How Retraced Manages Infrastructure
At Retraced, Oracle cloud is the heart of our Infrastructure with our Compute, Database and files running on Oracle Cloud Infrastructure. While Oracle has wonderful managed services particularly the Autonomous transaction processing database, we still would not want to miss the Cloudflare's expertise in edge management—whether it’s DNS management, automated TLS/SSL management, WAF, or DDoS protection. Similarly, Entra ID (formerly Microsoft Azure AD) excels as a centralized IAM tool, not just for setting up SSO across different platforms but also for mobile device management.
We embraced a poly cloud approach to leverage the best solutions for each use case. However, this approach brings its own set of complexities in provisioning, maintaining, and upgrading infrastructure and software components.
Here’s a breakdown of the various clouds we’ve adopted:
Provider | Use cases |
---|---|
Cloudflare |
Networking & Edge: DNS, Rate limiting Security: Zero trust, WAF & DDoS Protection Workers for UI/Frontend, Caching and some event driven services |
Oracle Cloud Infrastructure |
Compute: Oracle Kubernetes Engine Database: Autonomous Transaction Processing, Autonomous Data warehouse Object storage: Files Management Container Registry: Oracle Container image registry |
Azure |
IAM: Entra ID Artificial Intelligence: Azure Open AI Services |
AWS |
Message Queue: Rabbit MQ Email Services: Simple Email service |
Yes, we are one of the few companies using Oracle Cloud Infrastructure. We chose it for its exceptional autonomous transaction processing databases, ensuring our compute and object storage are as close to the database as possible.
In addition to these, we utilize various SaaS providers, including development and automation tools such as HashiCorp Terraform Cloud, GitHub Enterprise, and Doppler.

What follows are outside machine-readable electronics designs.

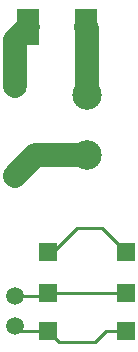
<source format=gtl>
G04 #@! TF.GenerationSoftware,KiCad,Pcbnew,(5.0.1)-3*
G04 #@! TF.CreationDate,2018-10-30T18:02:17+11:00*
G04 #@! TF.ProjectId,Inline_SSR,496E6C696E655F5353522E6B69636164,rev?*
G04 #@! TF.SameCoordinates,PX8a12ae0PY678e028*
G04 #@! TF.FileFunction,Copper,L1,Top,Signal*
G04 #@! TF.FilePolarity,Positive*
%FSLAX46Y46*%
G04 Gerber Fmt 4.6, Leading zero omitted, Abs format (unit mm)*
G04 Created by KiCad (PCBNEW (5.0.1)-3) date 30/10/2018 6:02:17 PM*
%MOMM*%
%LPD*%
G01*
G04 APERTURE LIST*
G04 #@! TA.AperFunction,SMDPad,CuDef*
%ADD10R,1.960000X3.150000*%
G04 #@! TD*
G04 #@! TA.AperFunction,SMDPad,CuDef*
%ADD11R,1.500000X1.500000*%
G04 #@! TD*
G04 #@! TA.AperFunction,ComponentPad*
%ADD12C,2.500000*%
G04 #@! TD*
G04 #@! TA.AperFunction,ComponentPad*
%ADD13C,1.500000*%
G04 #@! TD*
G04 #@! TA.AperFunction,ComponentPad*
%ADD14C,2.000000*%
G04 #@! TD*
G04 #@! TA.AperFunction,Conductor*
%ADD15C,2.000000*%
G04 #@! TD*
G04 #@! TA.AperFunction,Conductor*
%ADD16C,0.250000*%
G04 #@! TD*
G04 APERTURE END LIST*
D10*
G04 #@! TO.P,F1,2*
G04 #@! TO.N,Net-(F1-Pad2)*
X12048500Y27559000D03*
G04 #@! TO.P,F1,1*
G04 #@! TO.N,Net-(F1-Pad1)*
X7128500Y27559000D03*
G04 #@! TD*
D11*
G04 #@! TO.P,J1,3*
G04 #@! TO.N,Net-(J1-Pad3)*
X8828500Y1828500D03*
G04 #@! TO.P,J1,1*
G04 #@! TO.N,Net-(J1-Pad1)*
X8828500Y8528500D03*
G04 #@! TO.P,J1,2*
G04 #@! TO.N,Net-(J1-Pad2)*
X8828500Y5028500D03*
G04 #@! TO.P,J1,3*
G04 #@! TO.N,Net-(J1-Pad3)*
X15428500Y1828500D03*
G04 #@! TO.P,J1,2*
G04 #@! TO.N,Net-(J1-Pad2)*
X15428500Y5028500D03*
G04 #@! TO.P,J1,1*
G04 #@! TO.N,Net-(J1-Pad1)*
X15428500Y8528500D03*
G04 #@! TD*
D12*
G04 #@! TO.P,P1,1*
G04 #@! TO.N,Net-(P1-Pad1)*
X12088500Y16700500D03*
G04 #@! TO.P,P1,2*
G04 #@! TO.N,Net-(F1-Pad2)*
X12088500Y21780500D03*
G04 #@! TD*
D13*
G04 #@! TO.P,U1,4*
G04 #@! TO.N,Net-(J1-Pad3)*
X6035500Y2286000D03*
G04 #@! TO.P,U1,3*
G04 #@! TO.N,Net-(J1-Pad2)*
X6035500Y4826000D03*
D14*
G04 #@! TO.P,U1,2*
G04 #@! TO.N,Net-(P1-Pad1)*
X6035500Y14986000D03*
G04 #@! TO.P,U1,1*
G04 #@! TO.N,Net-(F1-Pad1)*
X6035500Y22606000D03*
G04 #@! TD*
D15*
G04 #@! TO.N,Net-(F1-Pad2)*
X12088500Y21780500D02*
X12088500Y27519000D01*
X12088500Y27519000D02*
X12048500Y27559000D01*
G04 #@! TO.N,Net-(F1-Pad1)*
X6035500Y22606000D02*
X6035500Y26466000D01*
X6035500Y26466000D02*
X7128500Y27559000D01*
D16*
G04 #@! TO.N,Net-(J1-Pad3)*
X8828500Y1828500D02*
X6493000Y1828500D01*
X6493000Y1828500D02*
X6035500Y2286000D01*
X15428500Y1828500D02*
X13766500Y1828500D01*
X9768000Y889000D02*
X8828500Y1828500D01*
X12827000Y889000D02*
X9768000Y889000D01*
X13766500Y1828500D02*
X12827000Y889000D01*
G04 #@! TO.N,Net-(J1-Pad1)*
X8828500Y8528500D02*
X9227000Y8528500D01*
X9227000Y8528500D02*
X11239500Y10541000D01*
X11239500Y10541000D02*
X13416000Y10541000D01*
X13416000Y10541000D02*
X15428500Y8528500D01*
G04 #@! TO.N,Net-(J1-Pad2)*
X15428500Y5028500D02*
X8828500Y5028500D01*
X8828500Y5028500D02*
X8626000Y4826000D01*
X8626000Y4826000D02*
X6035500Y4826000D01*
D15*
G04 #@! TO.N,Net-(P1-Pad1)*
X12088500Y16700500D02*
X7750000Y16700500D01*
X7750000Y16700500D02*
X6035500Y14986000D01*
G04 #@! TD*
M02*

</source>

High level overview of our architecture
Managing our poly cloud infrastructure with a small team dedicated to infrastructure operations relies on several key factors:
🦾 Managed Services
We strongly believe in the principle of buy before build. We avoid reinventing the wheel unless absolutely necessary. All our adopted services are fully managed - or in best case autonomous - which minimizes maintenance overhead and provides peace of mind regarding availability. Downtime for maintenance is rare.
📜Infrastructure as Code
We adopted Terraform to provision, deprovision and upgrade our infrastructure. All modules and workflows are stored in a dedicated repository and orchestrated through GitHub Actions. Terraform Cloud manages our state, ensuring efficient state locking.

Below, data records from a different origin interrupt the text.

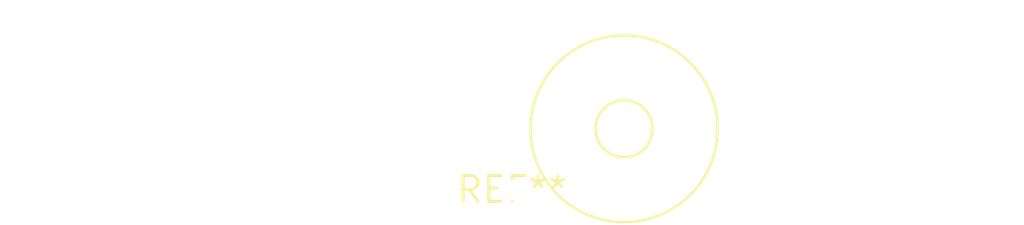
<source format=kicad_pcb>
(kicad_pcb (version 20240108) (generator pcbnew)

  (general
    (thickness 1.6)
  )

  (paper "A4")
  (layers
    (0 "F.Cu" signal)
    (31 "B.Cu" signal)
    (32 "B.Adhes" user "B.Adhesive")
    (33 "F.Adhes" user "F.Adhesive")
    (34 "B.Paste" user)
    (35 "F.Paste" user)
    (36 "B.SilkS" user "B.Silkscreen")
    (37 "F.SilkS" user "F.Silkscreen")
    (38 "B.Mask" user)
    (39 "F.Mask" user)
    (40 "Dwgs.User" user "User.Drawings")
    (41 "Cmts.User" user "User.Comments")
    (42 "Eco1.User" user "User.Eco1")
    (43 "Eco2.User" user "User.Eco2")
    (44 "Edge.Cuts" user)
    (45 "Margin" user)
    (46 "B.CrtYd" user "B.Courtyard")
    (47 "F.CrtYd" user "F.Courtyard")
    (48 "B.Fab" user)
    (49 "F.Fab" user)
    (50 "User.1" user)
    (51 "User.2" user)
    (52 "User.3" user)
    (53 "User.4" user)
    (54 "User.5" user)
    (55 "User.6" user)
    (56 "User.7" user)
    (57 "User.8" user)
    (58 "User.9" user)
  )

  (setup
    (pad_to_mask_clearance 0)
    (pcbplotparams
      (layerselection 0x00010fc_ffffffff)
      (plot_on_all_layers_selection 0x0000000_00000000)
      (disableapertmacros false)
      (usegerberextensions false)
      (usegerberattributes false)
      (usegerberadvancedattributes false)
      (creategerberjobfile false)
      (dashed_line_dash_ratio 12.000000)
      (dashed_line_gap_ratio 3.000000)
      (svgprecision 4)
      (plotframeref false)
      (viasonmask false)
      (mode 1)
      (useauxorigin false)
      (hpglpennumber 1)
      (hpglpenspeed 20)
      (hpglpendiameter 15.000000)
      (dxfpolygonmode false)
      (dxfimperialunits false)
      (dxfusepcbnewfont false)
      (psnegative false)
      (psa4output false)
      (plotreference false)
      (plotvalue false)
      (plotinvisibletext false)
      (sketchpadsonfab false)
      (subtractmaskfromsilk false)
      (outputformat 1)
      (mirror false)
      (drillshape 1)
      (scaleselection 1)
      (outputdirectory "")
    )
  )

  (net 0 "")

  (footprint "Transformer_Toroid_Horizontal_D9.0mm_Amidon-T30" (layer "F.Cu") (at 0 0))

)

</source>
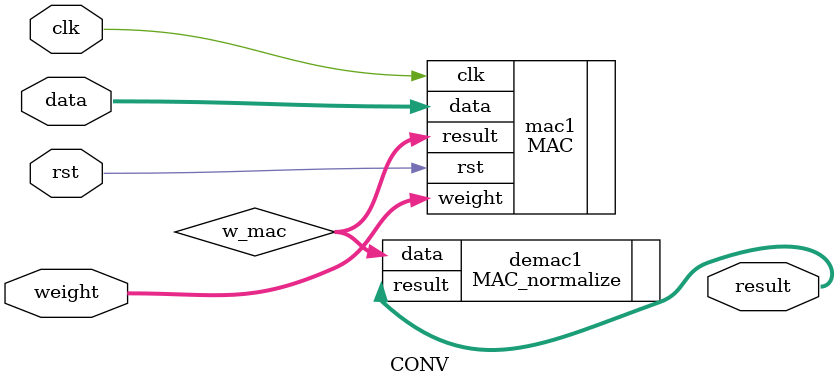
<source format=v>
`timescale 1ns / 1ps

module CONV(
    input clk,rst,
    input [23:0] data,weight,
    output [7:0] result
    );
    wire [19:0]w_mac;
    MAC mac1(.clk(clk), .rst(rst), .data(data), .weight(weight), .result(w_mac));
    MAC_normalize demac1(.data(w_mac), .result(result));
endmodule

</source>
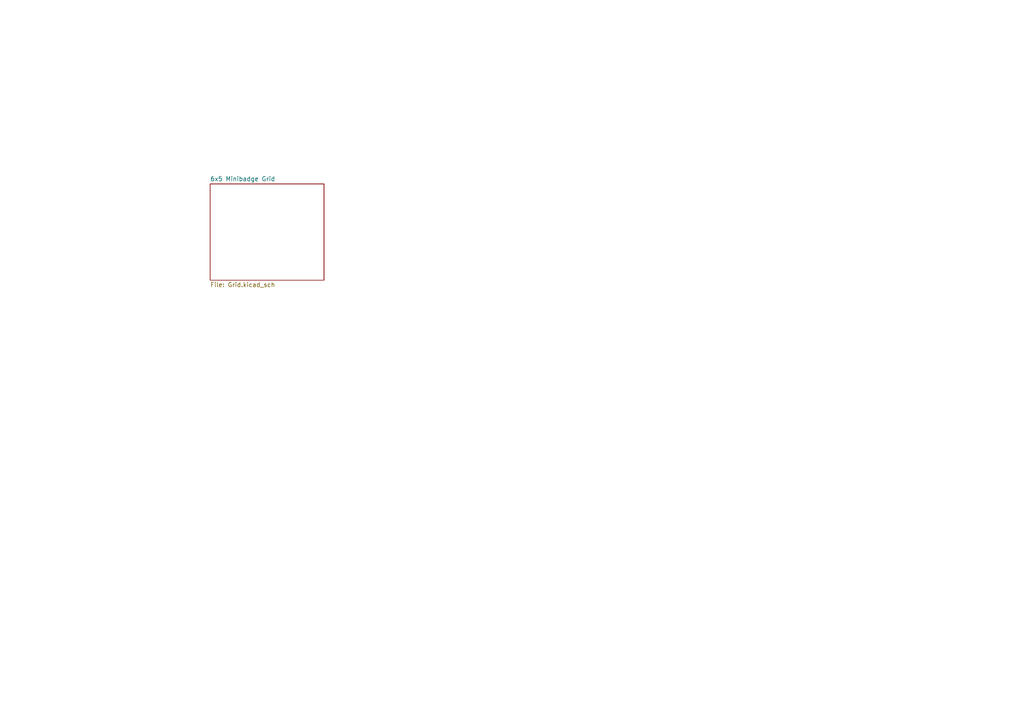
<source format=kicad_sch>
(kicad_sch
	(version 20250114)
	(generator "eeschema")
	(generator_version "9.0")
	(uuid "b81e8f9d-1c63-48dd-b54e-950adf61fb7f")
	(paper "A4")
	(lib_symbols)
	(sheet
		(at 60.96 53.34)
		(size 33.02 27.94)
		(exclude_from_sim no)
		(in_bom yes)
		(on_board yes)
		(dnp no)
		(fields_autoplaced yes)
		(stroke
			(width 0.1524)
			(type solid)
		)
		(fill
			(color 0 0 0 0.0000)
		)
		(uuid "77560a16-5ab1-4859-a715-3286c5b0b062")
		(property "Sheetname" "6x5 Minibadge Grid"
			(at 60.96 52.6284 0)
			(effects
				(font
					(size 1.27 1.27)
				)
				(justify left bottom)
			)
		)
		(property "Sheetfile" "Grid.kicad_sch"
			(at 60.96 81.8646 0)
			(effects
				(font
					(size 1.27 1.27)
				)
				(justify left top)
			)
		)
		(instances
			(project "6x5 Display"
				(path "/b81e8f9d-1c63-48dd-b54e-950adf61fb7f"
					(page "2")
				)
			)
		)
	)
	(sheet_instances
		(path "/"
			(page "1")
		)
	)
	(embedded_fonts no)
)

</source>
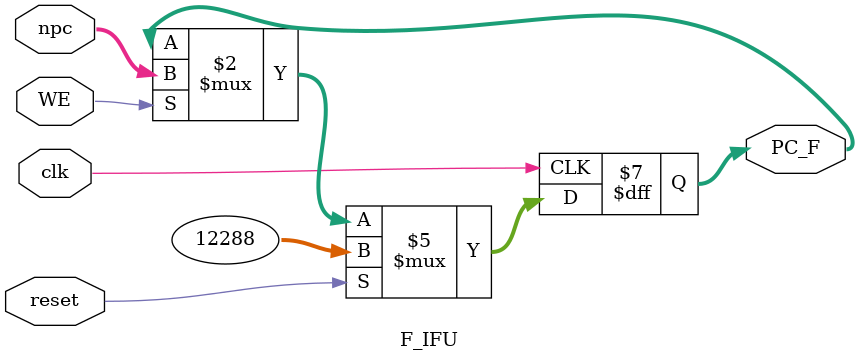
<source format=v>
module F_IFU(
    input clk,
    input reset,
    input WE,
    input [31:0] npc,
    // output [31:0] Instr_F,
    output reg [31:0] PC_F
);
    // reg [31:0] im_reg [0:`im_cap-1];

    // initial begin
    //     PC_F <= 32'h0000_3000;
    //     $readmemh("code.txt", im_reg);
    // end

  always @(posedge clk) begin
    if(reset)
        PC_F <= 32'h0000_3000;
    else
        if(WE)
            PC_F <= npc;   
  end

    // assign Instr_F = im_reg[PC_F[15:2]-3072];

endmodule
</source>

The following demonstrates the workflow of how a new microservice is provisioned:
📂 A new branch is created → 📝 New module/resource added in the code → 🔃 Pull request is created → ⚙️ Pull request triggers the plan workflow → 👀 Reviewer reviews both the changes and the plan → 🚀 Merge triggers the Terraform deployment pipeline
We've taken this a step further by enabling developer self-service. Developers can create a microservice through GitHub, which sets up everything from a repository and Doppler project to Kubernetes deployment. They can also provision an Azure Open AI service without logging into the Azure portal. (We will discuss the self-service workflows in another article).
🙌🏾 Keeping it Simple
Counterintuitive as it may seem, simplicity is key to managing complex infrastructure. We focus on implementing the simplest solutions that meet our needs, even if it means not using the latest technology or tools. For example, we use a simple kubectl patch
command for releases instead of more complex tools like Helm or Argo CD, given our straightforward microservices structure. This strategy helps minimize technical debt and keeps our system manageable.
📝Documentation and Communication
Documenting all changes is crucial for effective infrastructure management. We primarily document within the code, such as with Terraform. When code documentation isn’t possible, we use Notion and track all changes in our Significant Changes database. This practice ensures a clear record of actions taken, aiding in troubleshooting when issues arise. We communicate all changes to our technology department and the entire organization as necessary, fostering transparency and collaboration.
These strategies not only help us run our operations smoothly but also keep our infrastructure and software components up-to-date.